Select the migration types and objects to migrate.

Select the migration types and objects to migrate

Setting	Description
Select the migration types	If you want to perform only full data migration, select Schema Migration and Full Data Migration. If you want to ensure service continuity during data migration, select Schema Migration, Full Data Migration, and Incremental Data Migration. In this example, all of the three migration types are selected.
Select the objects that you want to migrate	Select one or more objects from the Available section and click the icon to add the objects to the Selected section. Note You can select columns, tables, or databases as the objects to be migrated. If you select tables or columns as the objects to be migrated, DTS does not migrate other objects such as views, triggers, or stored procedures to the destination database. By default, after an object is migrated to the destination database, the name of the object remains unchanged. You can use the object name mapping feature to rename the objects that are migrated to the destination database. For more information, see Object name mapping. If you use the object name mapping feature to rename an object, other objects that are dependent on the object may fail to be migrated.
Specify whether to rename objects	You can use the object name mapping feature to rename the objects that are migrated to the ApsaraDB RDS instance. For more information, see Object name mapping.
Specify the retry time range for failed connections to the source or destination database	By default, if DTS fails to connect to the source or destination database, DTS retries within the following 12 hours. You can specify the retry time range based on your business requirements. If DTS is reconnected to the source and destination databases within the specified time range, DTS resumes the data migration task. Otherwise, the data migration task fails. Note When DTS retries a connection, you are charged for the DTS instance. We recommend that you specify the retry time based on your business needs. You can also release the DTS instance at your earliest opportunity after the source and destination instances are released.

In the lower-right corner of the page, click Precheck.
Note
- Before you can start the data migration task, DTS performs a precheck. You can start the data migration task only after the task passes the precheck.
- If the task fails to pass the precheck, you can click the icon next to each failed item to view details.
  You can troubleshoot the issues based on the causes and run a precheck again.
  If you do not need to troubleshoot the issues, you can ignore failed items and run a precheck again.
After the task passes the precheck, click Next.
In the Confirm Settings dialog box, specify the Channel Specification parameter and select Data Transmission Service (Pay-As-You-Go) Service Terms.
Click Buy and Start to start the data migration task.
- Schema migration and full data migration
  We recommend that you do not manually stop the task during full data migration.
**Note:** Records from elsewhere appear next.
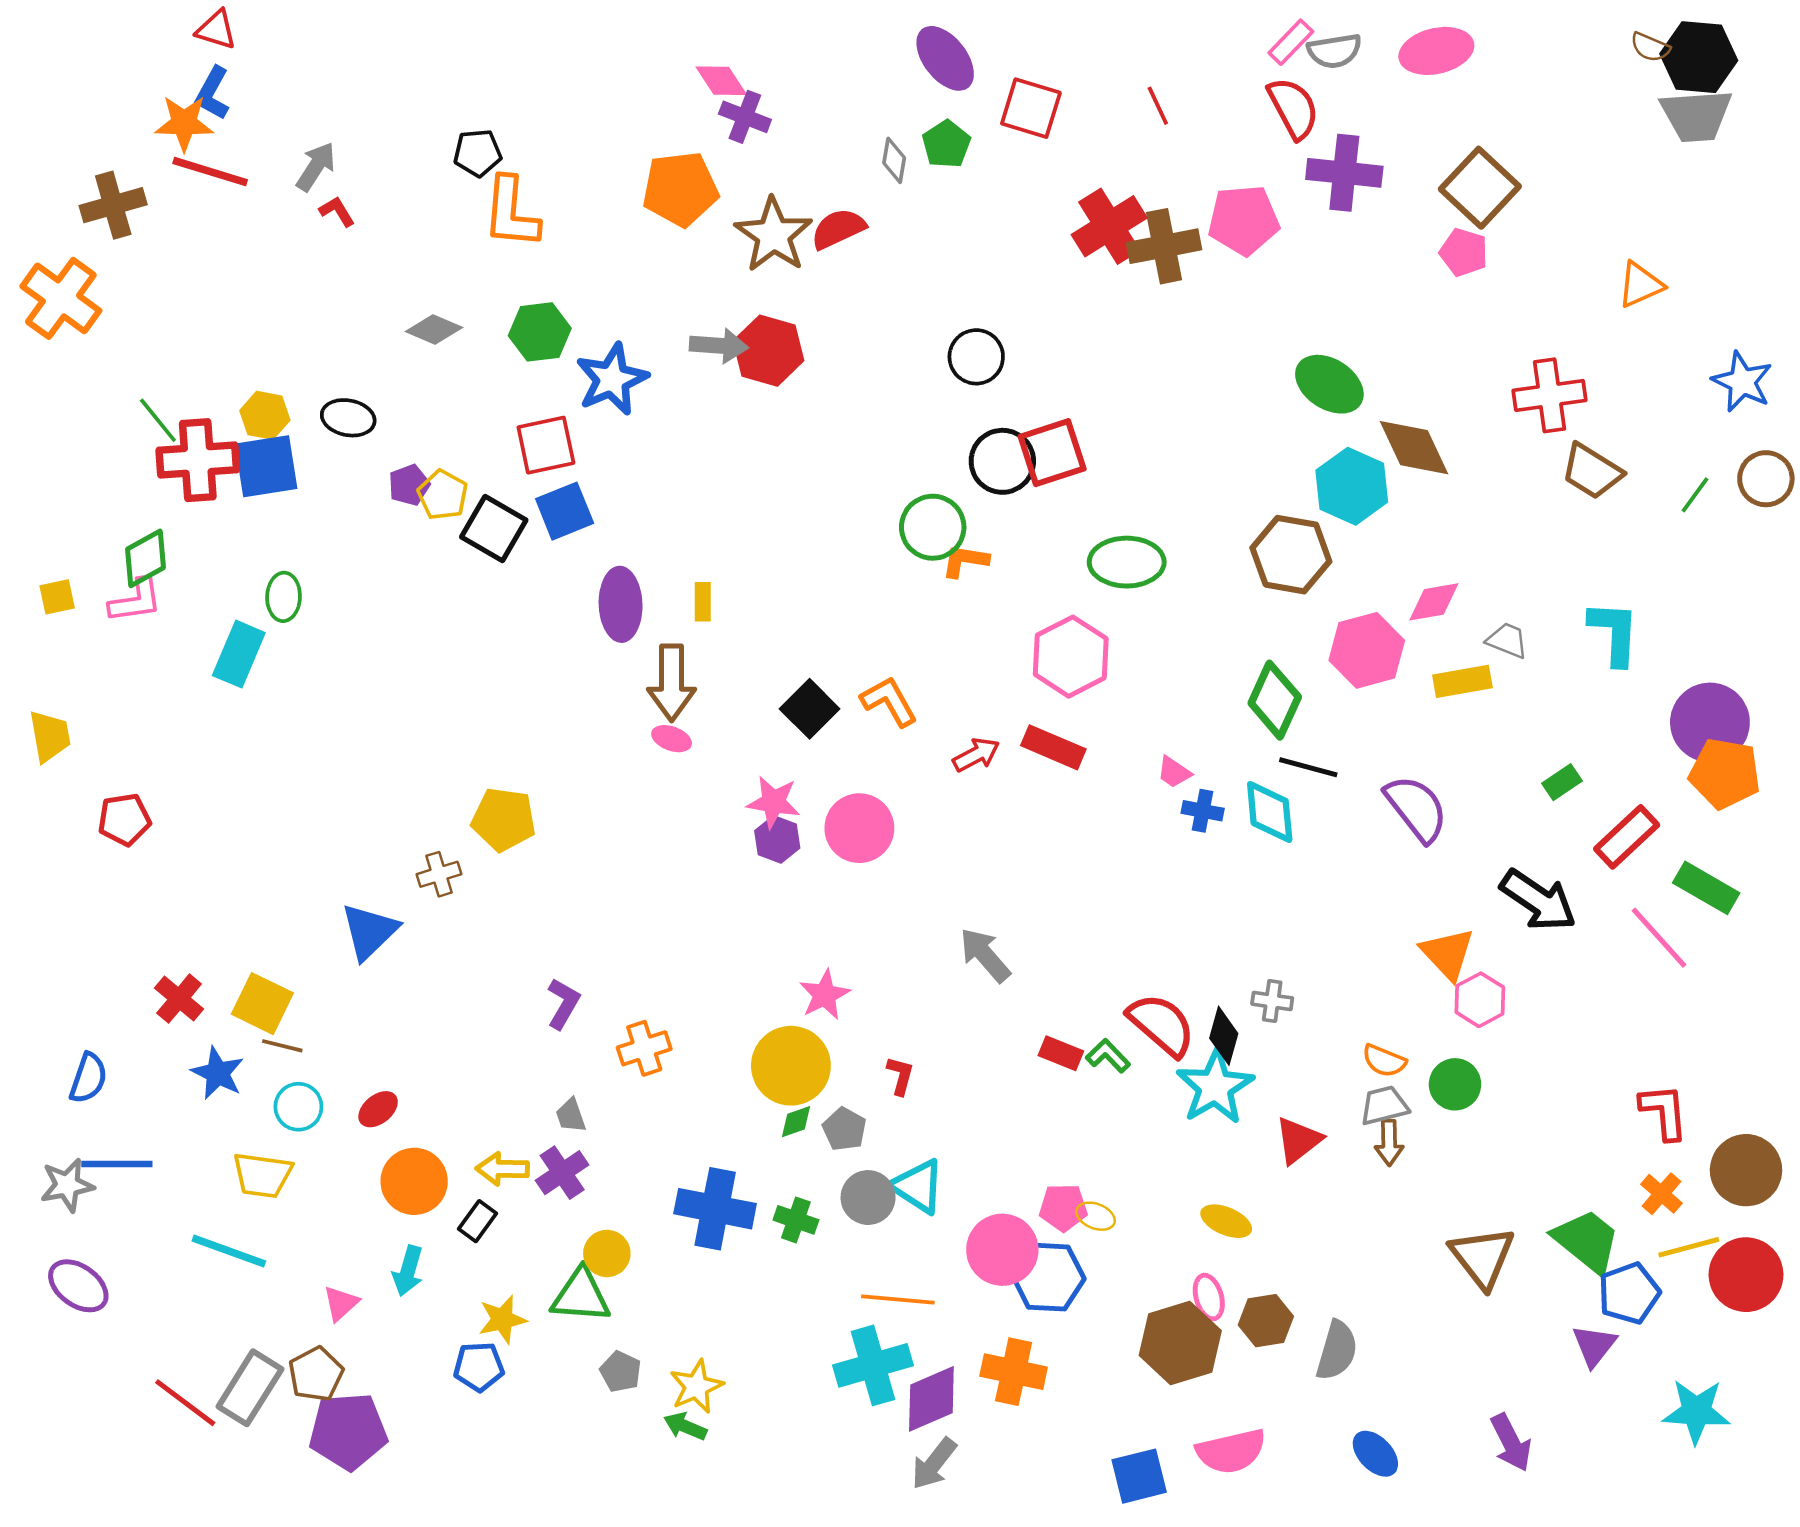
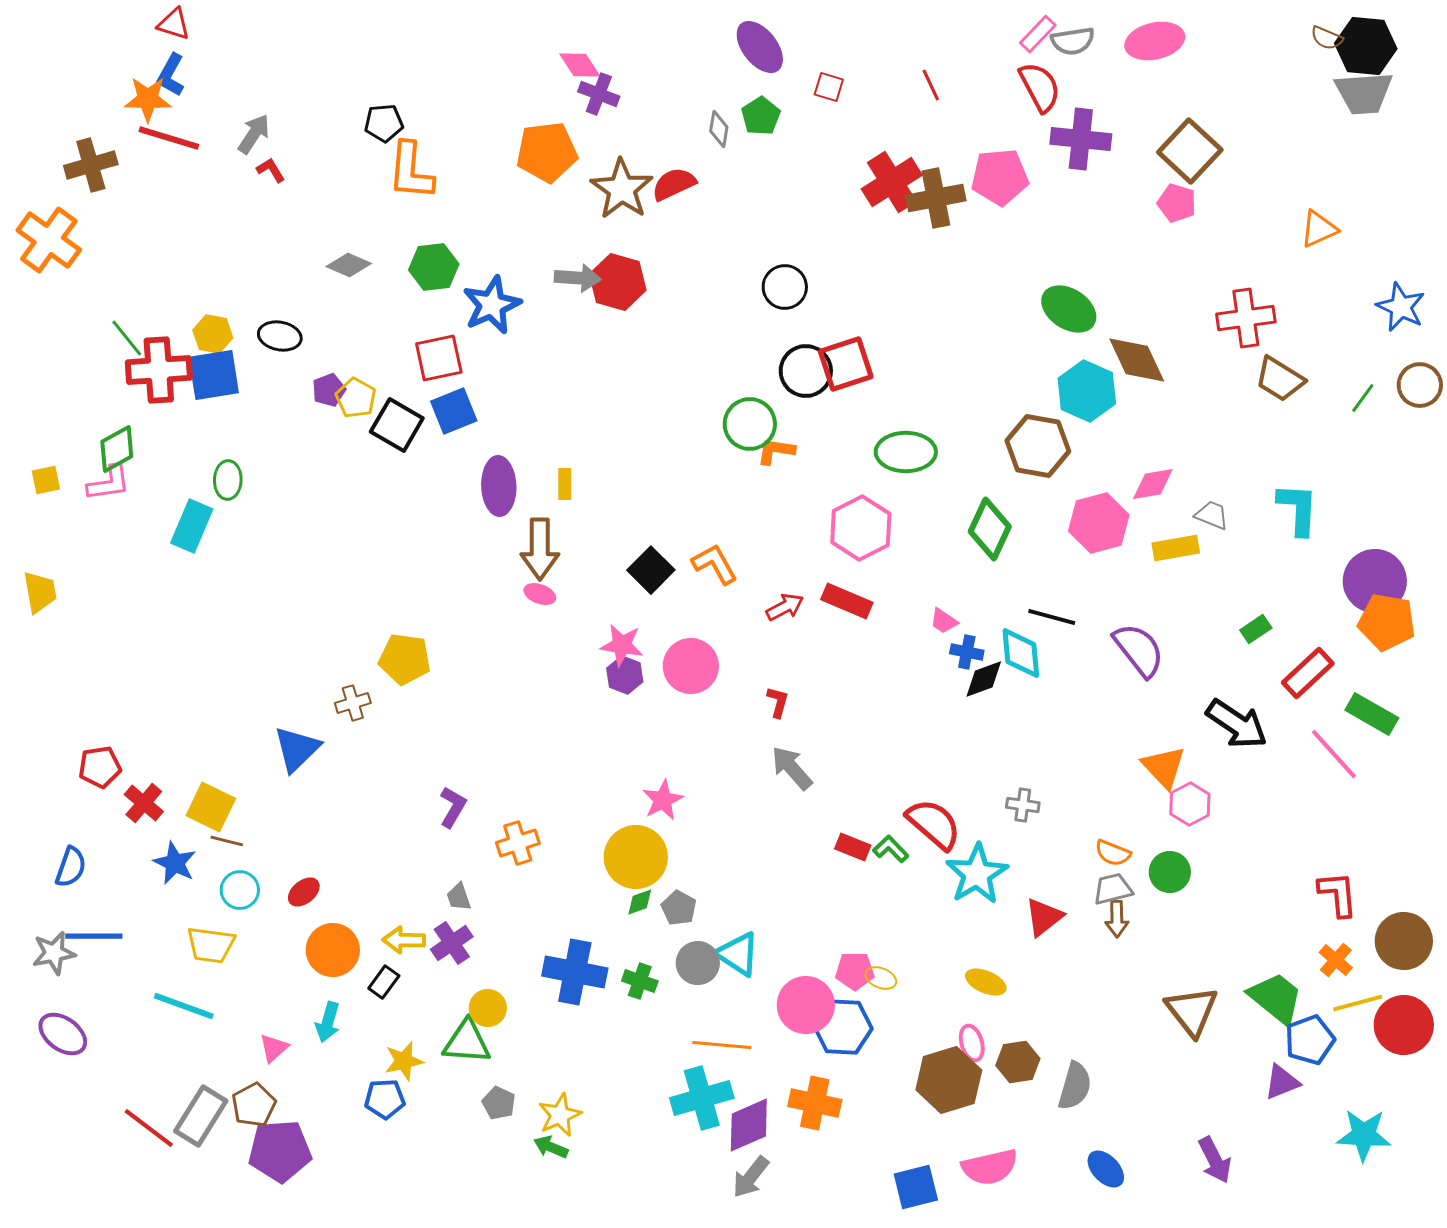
red square: (1031, 108) -> (829, 87), size x0.6
green diamond: (1275, 700) -> (990, 529), moved
red pentagon: (124, 819) -> (100, 767), moved
black diamond: (1224, 1036) -> (984, 679), moved, turned 54
red L-shape: (900, 1076) -> (778, 702), moved
purple triangle: (1594, 1346) -> (1282, 1082), turned 30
Otherwise, the data migrated to the destination database may be incomplete. You can wait until the data migration task automatically stops.
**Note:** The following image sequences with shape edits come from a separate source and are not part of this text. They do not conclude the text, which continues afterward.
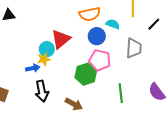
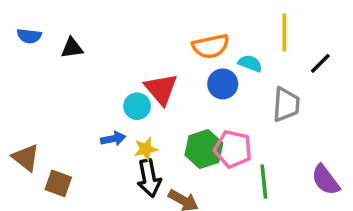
red triangle: (61, 39) -> (161, 89), turned -30
yellow star: (44, 59) -> (146, 149), moved
pink pentagon: (100, 60) -> (233, 149), moved
black arrow: (42, 91) -> (149, 178), moved

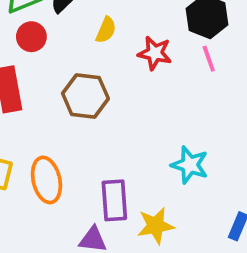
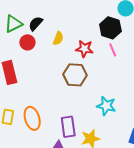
red circle: (31, 37) -> (27, 42), moved
brown hexagon: (85, 96) -> (75, 75), moved

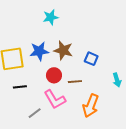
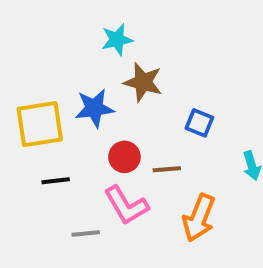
brown star: (63, 50) -> (143, 82), moved
gray line: (35, 113) -> (86, 233), turned 32

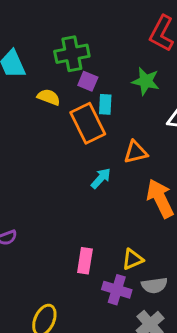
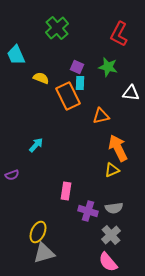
green cross: (72, 54) -> (57, 28), moved, turned -30
purple square: (88, 81) -> (77, 67), moved
cyan arrow: (101, 178) -> (36, 145), moved
yellow triangle: (133, 259) -> (112, 170), moved

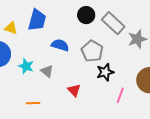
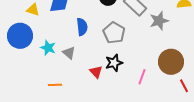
blue semicircle: (60, 45) -> (82, 27), turned 66
black star: (105, 72) -> (114, 63), moved

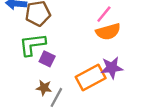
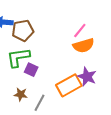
purple star: (112, 68) -> (87, 77), turned 30
brown star: (44, 88) -> (21, 94), moved

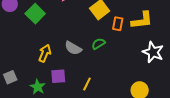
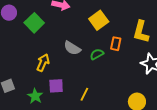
yellow L-shape: (142, 20) -> (141, 32), turned 110
orange rectangle: (118, 24) -> (116, 44), moved
gray semicircle: (73, 48) -> (72, 48), moved

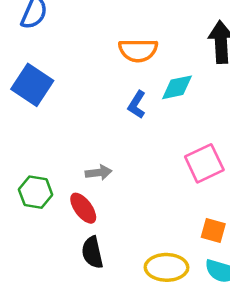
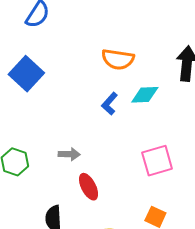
red ellipse: (83, 208) -> (89, 187), moved

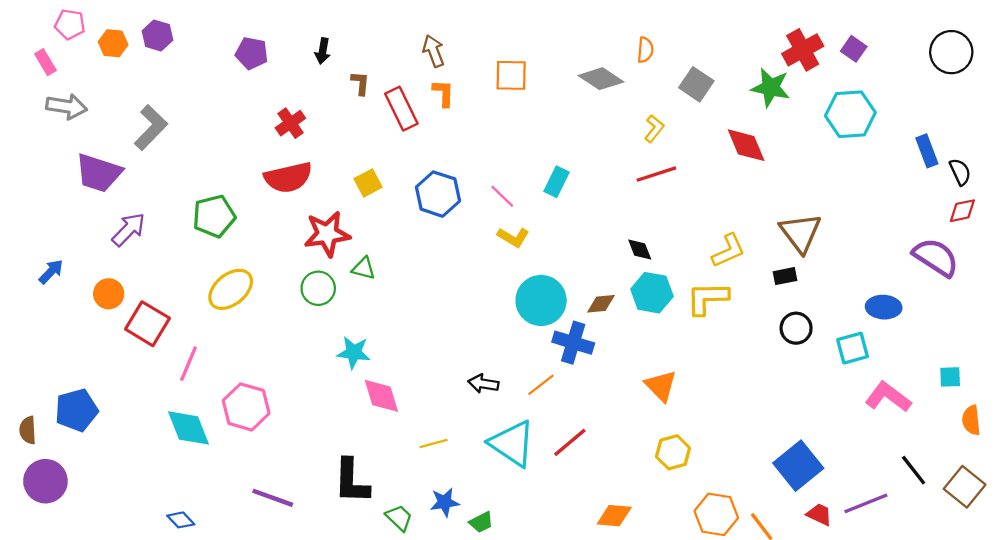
- Schema migration, full data migration, and incremental data migration
  An incremental data migration task does not automatically stop. You must manually stop the task.
  Important
  We recommend that you select an appropriate time to manually stop the data migration task. For example, you can stop the task during off-peak hours or before you switch your workloads to the destination cluster.
  1. Wait until Incremental Data Migration and The migration task is not delayed appear in the progress bar of the migration task. Then, stop writing data to the source database for a few minutes. The latency of incremental data migration may be displayed in the progress bar.
  2. Wait until the status of incremental data migration changes to The migration task is not delayed again. Then, manually stop the migration task.